- Sacred Heart Church
- Location: Jamestown
- Country: Saint Helena, Ascension and Tristan da Cunha United Kingdom
- Denomination: Catholic Church

History
- Founded: 1852
- Dedication: Sacred Heart

Administration
- Diocese: The Apostolic Prefecture of the Falkland Islands and Mission sui iuris of St. Helena, Ascension Island and Tristan da Cunha
- Parish: Sacred Heart

Clergy
- Priest(s): Fr David Musgrave, ISch

= Sacred Heart Church, Jamestown =

The Sacred Heart Church is a religious building that is affiliated with the Catholic Church and is located in the town of Jamestown on the island of Saint Helena, part of the British overseas territory of Saint Helena, Ascension and Tristan da Cunha in the southern Atlantic Ocean.

This is one of 3 operating Catholic churches in that territory, the others being those located in Cat Hill, near Wideawake Airfield in Ascension Island (Church of Our Lady of the Ascension), and in Edinburgh of the Seven Seas on the island of Tristan da Cunha (St. Joseph Church).

The first Catholic priests came to Saint Helena with Napoleon Bonaparte in 1819. Father Antonio Bounavita and Father Ange Vignali arrived on St. Helena. Bounavita left the island in March 1821, leaving Vignali to administer Extreme Unction to Napoleon on 5 May 1821 and conduct his burial service on 9 May.
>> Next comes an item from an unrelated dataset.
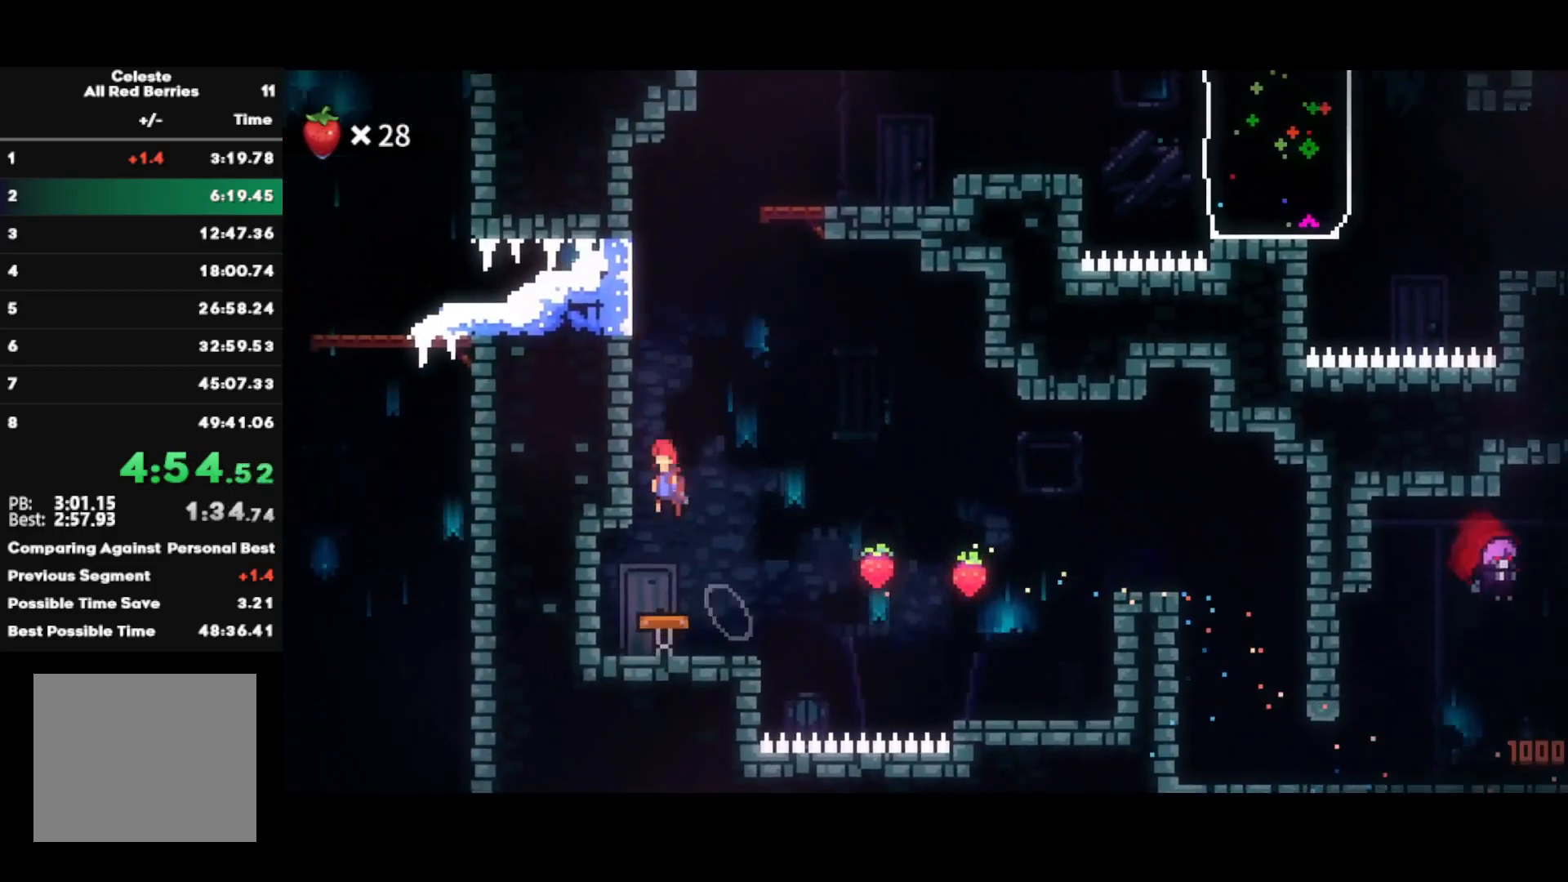
{"buttons": [], "left_stick": "center", "right_stick": "center", "events": [[83, "SQUARE", "down"], [100, "left_stick", "up"], [200, "SQUARE", "up"], [233, "left_stick", "up-right"], [300, "CROSS", "down"], [417, "CROSS", "up"], [500, "left_stick", "center"]]}
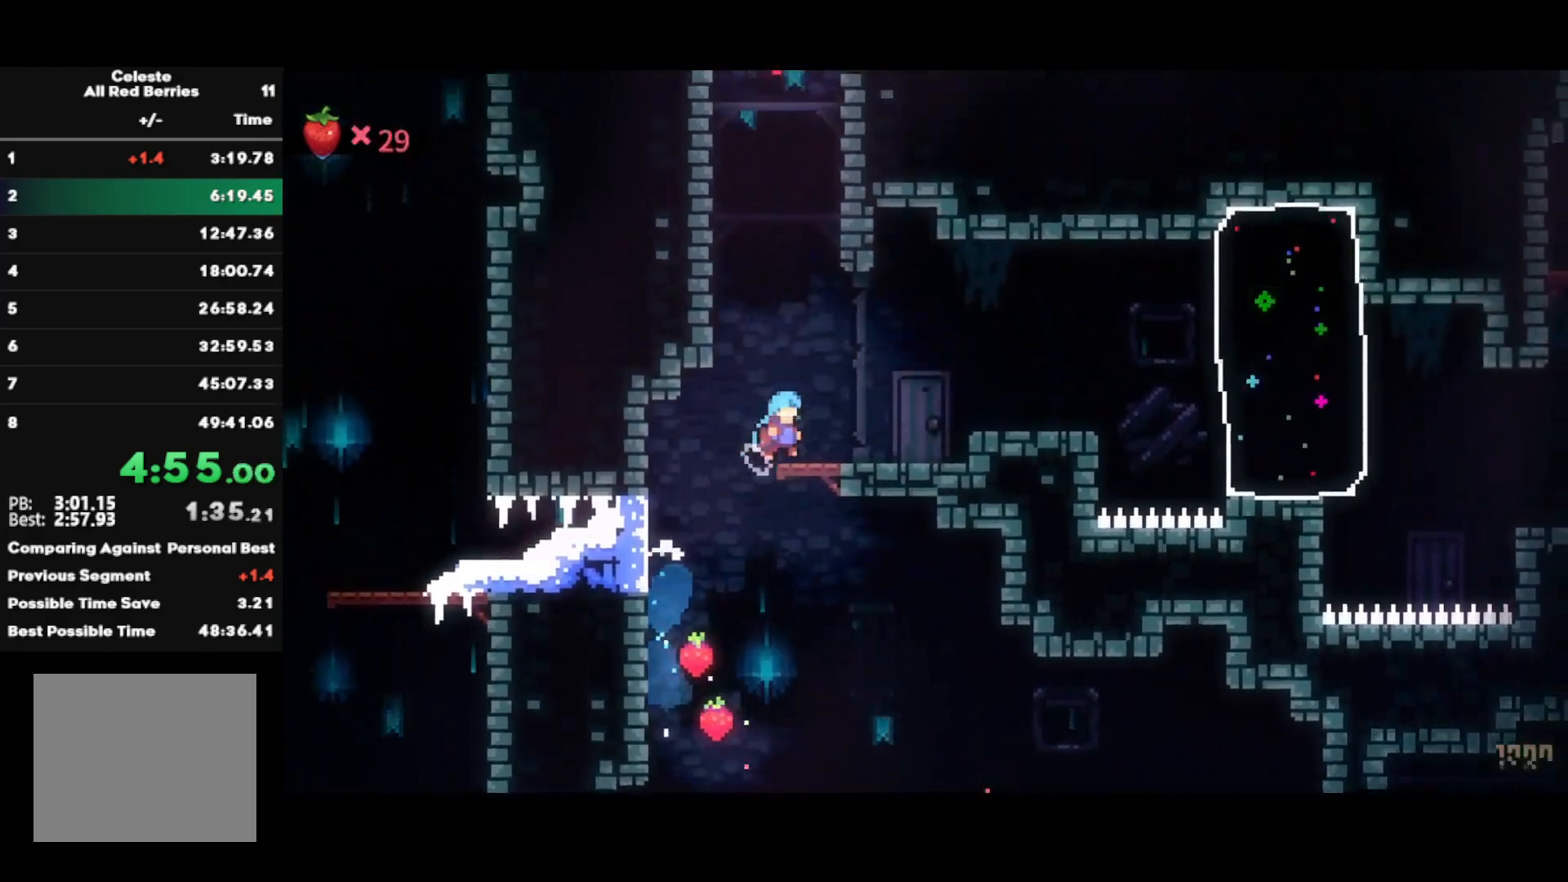
{"buttons": ["CROSS"], "left_stick": "center", "right_stick": "center", "events": [[167, "left_stick", "up"], [200, "SQUARE", "down"], [333, "SQUARE", "up"], [433, "left_stick", "center"], [483, "CROSS", "down"]]}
There were only sporadic visits from priests for the next thirty years. A permanent church was built in 1852, and the first resident priest arrived under the jurisdiction of Apostolic Vicariate of Cape of Good Hope, Western District. The congregation is part of the constituency of the Mission sui juris of Saint Helena, Ascension and Tristan da Cunha (Missio sui iuris Sanctae Helenae, Ascensionis et Tristanensis), which was created in 1986 under the pontificate of Pope John Paul II.